Its foreign operations branch, the Quds Force, achieved its greatest notoriety under the leadership of Qassem Soleimani before his death in 2020. Under Soleimani, the Quds Force raised sectarian militias in Lebanon, Iraq, Syria and Yemen; fought in those countries’ domestic political battles and civil wars; murdered political opponents and protesters; and did so largely without international censure or sanction.
Soleimani himself became a celebrity and a symbol, touring battlefields, directing violent reprisals — including the barbaric siege of Aleppo and the taking of Kirkuk from the Iraqi Kurds — until he became such a nuisance that the US had him killed. He was on his way to meet, and give orders too, Iraq’s prime minister when he was killed. American President Donald Trump called him the world’s biggest terrorist after his death — something that was objectively true.

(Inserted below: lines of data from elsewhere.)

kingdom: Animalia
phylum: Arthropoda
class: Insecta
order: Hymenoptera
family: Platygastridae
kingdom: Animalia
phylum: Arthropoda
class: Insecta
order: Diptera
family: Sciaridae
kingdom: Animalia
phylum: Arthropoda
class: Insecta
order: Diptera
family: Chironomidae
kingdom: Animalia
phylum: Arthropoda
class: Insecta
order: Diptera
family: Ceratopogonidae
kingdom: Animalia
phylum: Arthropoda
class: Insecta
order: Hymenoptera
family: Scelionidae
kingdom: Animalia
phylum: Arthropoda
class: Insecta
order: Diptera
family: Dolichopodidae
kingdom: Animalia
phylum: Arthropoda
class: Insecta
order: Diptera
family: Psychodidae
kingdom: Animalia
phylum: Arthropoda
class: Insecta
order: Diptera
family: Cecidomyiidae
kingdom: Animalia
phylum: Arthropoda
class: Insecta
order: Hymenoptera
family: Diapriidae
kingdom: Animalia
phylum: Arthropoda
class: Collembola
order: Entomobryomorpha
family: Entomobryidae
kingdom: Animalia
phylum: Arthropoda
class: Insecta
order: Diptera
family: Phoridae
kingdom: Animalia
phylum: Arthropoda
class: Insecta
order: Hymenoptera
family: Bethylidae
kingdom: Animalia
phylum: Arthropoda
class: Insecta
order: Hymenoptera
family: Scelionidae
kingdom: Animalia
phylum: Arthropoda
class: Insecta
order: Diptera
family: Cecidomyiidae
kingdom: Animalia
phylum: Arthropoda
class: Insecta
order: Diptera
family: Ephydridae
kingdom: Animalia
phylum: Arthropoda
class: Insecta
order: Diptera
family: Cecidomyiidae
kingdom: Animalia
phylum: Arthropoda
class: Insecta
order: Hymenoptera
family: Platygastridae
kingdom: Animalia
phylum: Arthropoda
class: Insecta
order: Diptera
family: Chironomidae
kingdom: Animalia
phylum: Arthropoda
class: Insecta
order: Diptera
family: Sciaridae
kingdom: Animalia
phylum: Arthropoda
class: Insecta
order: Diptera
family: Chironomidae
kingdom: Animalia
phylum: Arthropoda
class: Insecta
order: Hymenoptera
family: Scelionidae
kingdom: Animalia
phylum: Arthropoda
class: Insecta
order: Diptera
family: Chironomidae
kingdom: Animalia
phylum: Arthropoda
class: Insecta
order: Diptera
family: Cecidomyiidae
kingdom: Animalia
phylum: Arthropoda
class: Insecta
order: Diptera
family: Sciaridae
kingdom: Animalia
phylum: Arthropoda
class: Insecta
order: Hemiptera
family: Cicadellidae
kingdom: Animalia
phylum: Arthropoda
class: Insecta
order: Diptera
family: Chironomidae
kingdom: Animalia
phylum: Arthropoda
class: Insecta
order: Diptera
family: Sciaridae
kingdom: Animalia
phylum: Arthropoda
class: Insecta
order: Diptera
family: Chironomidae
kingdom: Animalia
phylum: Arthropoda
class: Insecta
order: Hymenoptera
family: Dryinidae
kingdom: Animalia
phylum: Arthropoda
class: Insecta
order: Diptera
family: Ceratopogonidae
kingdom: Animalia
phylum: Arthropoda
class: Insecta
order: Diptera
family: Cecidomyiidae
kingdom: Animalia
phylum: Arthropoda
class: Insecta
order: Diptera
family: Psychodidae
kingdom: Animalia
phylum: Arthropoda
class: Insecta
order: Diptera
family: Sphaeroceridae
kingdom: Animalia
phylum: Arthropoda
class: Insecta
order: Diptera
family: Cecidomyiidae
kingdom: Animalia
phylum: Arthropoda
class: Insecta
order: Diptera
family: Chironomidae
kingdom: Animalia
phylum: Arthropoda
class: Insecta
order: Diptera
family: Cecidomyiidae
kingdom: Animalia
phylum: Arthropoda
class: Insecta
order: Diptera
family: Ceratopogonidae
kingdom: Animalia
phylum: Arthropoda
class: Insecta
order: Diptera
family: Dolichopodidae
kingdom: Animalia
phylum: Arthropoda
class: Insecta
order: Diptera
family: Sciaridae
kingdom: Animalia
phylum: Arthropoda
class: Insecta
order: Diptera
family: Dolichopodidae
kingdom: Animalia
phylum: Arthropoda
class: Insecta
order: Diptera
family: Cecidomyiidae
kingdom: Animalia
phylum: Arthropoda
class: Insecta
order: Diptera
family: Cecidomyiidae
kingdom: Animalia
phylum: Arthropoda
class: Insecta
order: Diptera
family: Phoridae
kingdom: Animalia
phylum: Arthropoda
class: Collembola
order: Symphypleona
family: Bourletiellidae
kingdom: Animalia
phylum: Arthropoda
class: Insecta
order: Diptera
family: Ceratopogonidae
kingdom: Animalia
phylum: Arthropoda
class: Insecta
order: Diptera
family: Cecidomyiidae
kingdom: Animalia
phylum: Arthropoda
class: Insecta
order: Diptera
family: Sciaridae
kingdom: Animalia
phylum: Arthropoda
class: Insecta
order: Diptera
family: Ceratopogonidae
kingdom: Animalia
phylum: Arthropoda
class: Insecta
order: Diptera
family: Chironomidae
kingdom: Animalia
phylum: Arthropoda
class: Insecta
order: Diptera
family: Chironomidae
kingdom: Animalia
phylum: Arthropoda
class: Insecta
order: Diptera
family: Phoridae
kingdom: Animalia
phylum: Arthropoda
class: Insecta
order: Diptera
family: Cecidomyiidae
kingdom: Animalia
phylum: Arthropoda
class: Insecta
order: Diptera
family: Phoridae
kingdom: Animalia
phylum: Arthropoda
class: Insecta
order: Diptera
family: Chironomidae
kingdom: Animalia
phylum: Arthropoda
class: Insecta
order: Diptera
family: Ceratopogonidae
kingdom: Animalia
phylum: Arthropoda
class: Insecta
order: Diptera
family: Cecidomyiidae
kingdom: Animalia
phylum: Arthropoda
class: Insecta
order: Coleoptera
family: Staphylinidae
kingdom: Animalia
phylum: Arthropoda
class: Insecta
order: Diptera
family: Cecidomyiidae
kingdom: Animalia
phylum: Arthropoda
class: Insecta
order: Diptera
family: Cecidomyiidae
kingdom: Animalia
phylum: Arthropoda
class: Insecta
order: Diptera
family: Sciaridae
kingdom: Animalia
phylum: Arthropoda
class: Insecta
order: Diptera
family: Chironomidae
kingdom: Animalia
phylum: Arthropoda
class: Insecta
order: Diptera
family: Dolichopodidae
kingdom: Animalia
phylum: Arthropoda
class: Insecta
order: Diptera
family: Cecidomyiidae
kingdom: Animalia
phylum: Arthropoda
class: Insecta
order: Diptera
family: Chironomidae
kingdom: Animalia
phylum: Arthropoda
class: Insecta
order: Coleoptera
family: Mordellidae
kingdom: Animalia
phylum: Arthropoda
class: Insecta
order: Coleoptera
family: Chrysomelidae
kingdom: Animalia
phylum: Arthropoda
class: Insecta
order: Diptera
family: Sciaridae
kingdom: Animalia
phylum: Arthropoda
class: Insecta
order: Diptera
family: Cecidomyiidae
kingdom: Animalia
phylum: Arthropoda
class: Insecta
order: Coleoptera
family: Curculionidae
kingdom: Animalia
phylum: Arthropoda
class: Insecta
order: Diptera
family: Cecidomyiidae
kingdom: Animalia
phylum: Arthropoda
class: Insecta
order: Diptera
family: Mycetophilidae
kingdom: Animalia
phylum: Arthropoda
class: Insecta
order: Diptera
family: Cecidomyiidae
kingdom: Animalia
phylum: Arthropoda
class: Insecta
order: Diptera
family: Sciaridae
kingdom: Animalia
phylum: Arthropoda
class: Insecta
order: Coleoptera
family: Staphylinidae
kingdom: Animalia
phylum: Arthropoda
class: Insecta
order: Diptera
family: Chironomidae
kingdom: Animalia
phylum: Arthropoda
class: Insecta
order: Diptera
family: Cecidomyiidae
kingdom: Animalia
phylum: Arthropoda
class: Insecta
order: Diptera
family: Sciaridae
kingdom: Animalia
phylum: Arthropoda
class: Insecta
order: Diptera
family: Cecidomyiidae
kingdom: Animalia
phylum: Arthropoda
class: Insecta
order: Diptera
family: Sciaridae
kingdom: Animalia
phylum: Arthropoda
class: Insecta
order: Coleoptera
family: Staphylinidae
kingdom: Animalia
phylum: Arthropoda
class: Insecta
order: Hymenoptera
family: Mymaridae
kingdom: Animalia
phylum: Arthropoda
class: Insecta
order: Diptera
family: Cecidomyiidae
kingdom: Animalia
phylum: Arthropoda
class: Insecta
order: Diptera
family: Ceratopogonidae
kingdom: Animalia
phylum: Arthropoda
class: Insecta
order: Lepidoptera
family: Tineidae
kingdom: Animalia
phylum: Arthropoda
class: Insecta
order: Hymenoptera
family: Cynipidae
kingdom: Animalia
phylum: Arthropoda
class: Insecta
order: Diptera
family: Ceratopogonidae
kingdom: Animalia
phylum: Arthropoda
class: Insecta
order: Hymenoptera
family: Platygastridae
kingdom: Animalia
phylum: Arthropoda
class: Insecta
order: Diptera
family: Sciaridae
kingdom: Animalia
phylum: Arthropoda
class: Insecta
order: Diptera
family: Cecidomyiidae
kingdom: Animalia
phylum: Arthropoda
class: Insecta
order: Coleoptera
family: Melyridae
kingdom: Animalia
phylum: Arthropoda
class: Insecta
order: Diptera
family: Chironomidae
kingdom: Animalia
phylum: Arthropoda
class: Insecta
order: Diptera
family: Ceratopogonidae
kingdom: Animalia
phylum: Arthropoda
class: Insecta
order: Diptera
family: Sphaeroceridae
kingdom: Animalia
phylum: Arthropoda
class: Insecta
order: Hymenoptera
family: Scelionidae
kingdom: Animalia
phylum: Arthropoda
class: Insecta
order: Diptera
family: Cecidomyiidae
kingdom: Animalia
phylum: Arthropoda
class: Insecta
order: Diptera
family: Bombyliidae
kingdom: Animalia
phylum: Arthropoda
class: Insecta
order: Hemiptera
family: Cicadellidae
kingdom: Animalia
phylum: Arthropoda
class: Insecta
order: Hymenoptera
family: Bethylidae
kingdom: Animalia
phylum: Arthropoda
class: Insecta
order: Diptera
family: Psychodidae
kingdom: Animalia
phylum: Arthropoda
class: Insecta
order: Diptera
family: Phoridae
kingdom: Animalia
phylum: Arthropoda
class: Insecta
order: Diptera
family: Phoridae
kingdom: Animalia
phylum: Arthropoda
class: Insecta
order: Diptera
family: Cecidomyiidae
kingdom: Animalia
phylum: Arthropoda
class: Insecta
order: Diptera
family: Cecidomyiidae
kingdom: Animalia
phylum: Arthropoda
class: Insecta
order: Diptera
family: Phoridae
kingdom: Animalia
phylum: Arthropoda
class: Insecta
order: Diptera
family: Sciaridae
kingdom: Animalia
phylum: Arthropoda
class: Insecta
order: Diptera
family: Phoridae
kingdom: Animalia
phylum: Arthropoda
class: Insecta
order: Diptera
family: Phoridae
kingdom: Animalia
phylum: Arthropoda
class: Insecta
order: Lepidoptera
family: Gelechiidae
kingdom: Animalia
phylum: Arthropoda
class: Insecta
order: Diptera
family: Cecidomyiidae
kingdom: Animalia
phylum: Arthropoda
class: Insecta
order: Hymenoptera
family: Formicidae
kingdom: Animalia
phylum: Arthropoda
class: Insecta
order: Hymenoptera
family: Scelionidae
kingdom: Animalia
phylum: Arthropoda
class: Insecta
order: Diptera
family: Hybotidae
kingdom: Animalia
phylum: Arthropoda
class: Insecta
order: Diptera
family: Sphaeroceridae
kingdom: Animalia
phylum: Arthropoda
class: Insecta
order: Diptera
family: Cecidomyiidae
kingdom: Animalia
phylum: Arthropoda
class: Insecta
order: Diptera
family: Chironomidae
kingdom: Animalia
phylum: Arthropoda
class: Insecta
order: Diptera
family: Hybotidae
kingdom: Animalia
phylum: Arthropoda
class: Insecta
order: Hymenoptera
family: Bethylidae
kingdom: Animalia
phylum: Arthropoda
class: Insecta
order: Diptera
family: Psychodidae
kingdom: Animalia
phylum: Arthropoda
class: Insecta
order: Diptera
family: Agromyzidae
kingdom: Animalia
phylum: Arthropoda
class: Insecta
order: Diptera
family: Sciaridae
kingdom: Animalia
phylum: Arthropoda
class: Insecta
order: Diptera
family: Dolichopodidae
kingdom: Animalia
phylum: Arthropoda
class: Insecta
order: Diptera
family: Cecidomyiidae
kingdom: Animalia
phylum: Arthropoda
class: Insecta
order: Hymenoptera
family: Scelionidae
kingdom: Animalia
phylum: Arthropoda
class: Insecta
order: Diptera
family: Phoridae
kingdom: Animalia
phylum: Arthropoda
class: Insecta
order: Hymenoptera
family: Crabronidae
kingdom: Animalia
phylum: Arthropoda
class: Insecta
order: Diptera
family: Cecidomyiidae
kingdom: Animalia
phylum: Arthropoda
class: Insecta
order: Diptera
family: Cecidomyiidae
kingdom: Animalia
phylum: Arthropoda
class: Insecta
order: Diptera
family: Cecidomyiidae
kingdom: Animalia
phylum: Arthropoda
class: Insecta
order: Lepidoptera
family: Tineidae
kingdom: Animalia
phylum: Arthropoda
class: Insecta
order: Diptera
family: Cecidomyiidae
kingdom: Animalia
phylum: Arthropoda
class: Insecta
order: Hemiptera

Since Soleimani’s death, the IRGC has been led by less famous men, but its acts of terrorism have continued. It has spent much of this decade either directly killing or ordering its militia cutouts to kill political figures and journalists in Lebanon and Iraq. The Iraqi dead include Hisham Al-Hashimi, while among the Lebanese is the journalist Lokman Slim. This is international terrorism by definition.
So too is the newest stage of the IRGC gameplan: Plotting the murder of Iranian dissidents and perceived enemies of the regime on the streets of Europe and the Americas. The US Department of Justice has notified regime critics like John Bolton and Masih Alinejad that they were the target of assassination plots organized by the IRGC in recent years.
In Britain, members of critical media outlets like Iran International have been told by police that the IRGC has attempted to kill them — by hiring gangsters and hitmen, and by staking out their offices and homes.
If this is not terrorism, nothing is. Just because these efforts have so far proven unsuccessful, this does not mean these assassination plots are not terroristic in nature.
The UK and other countries are already overstretched fending off terror plots hatched by proscribed organizations like Al-Qaeda, Daesh and the domestic far right. If Iranian IRGC forces and their proxies engage in the same behavior, they must be labeled as terrorist and sanctioned accordingly.
Much of the world is wrestling with similar questions. Australia is home to a lively debate on the same subject. As the demonstrations in Iran continue into a fifth month, the essential violent influence of the IRGC is more definitely felt. Its members are the regime’s bodyguards and its hired thugs. They torture and kill. They do little else.
As IRGC forces import militiamen to fight and brutalize civilians themselves, countries across the world are reassessing the Revolutionary Guards. These countries now see the IRGC not as an unconventional arm of the Iranian state, but as a military element within Iran beholden to its own violent history and internal logic. An armed group, in other words, not a legitimate national military.
As that armed group continues to commit and to plan terrorist acts abroad, it is only reasonable that countries like Britain reconsider their views of the IRGC. It will never be a normal military behaving in a legitimate way. The inescapable conclusion is that Iran’s regime has a terrorist organization — and little else — keeping it in power.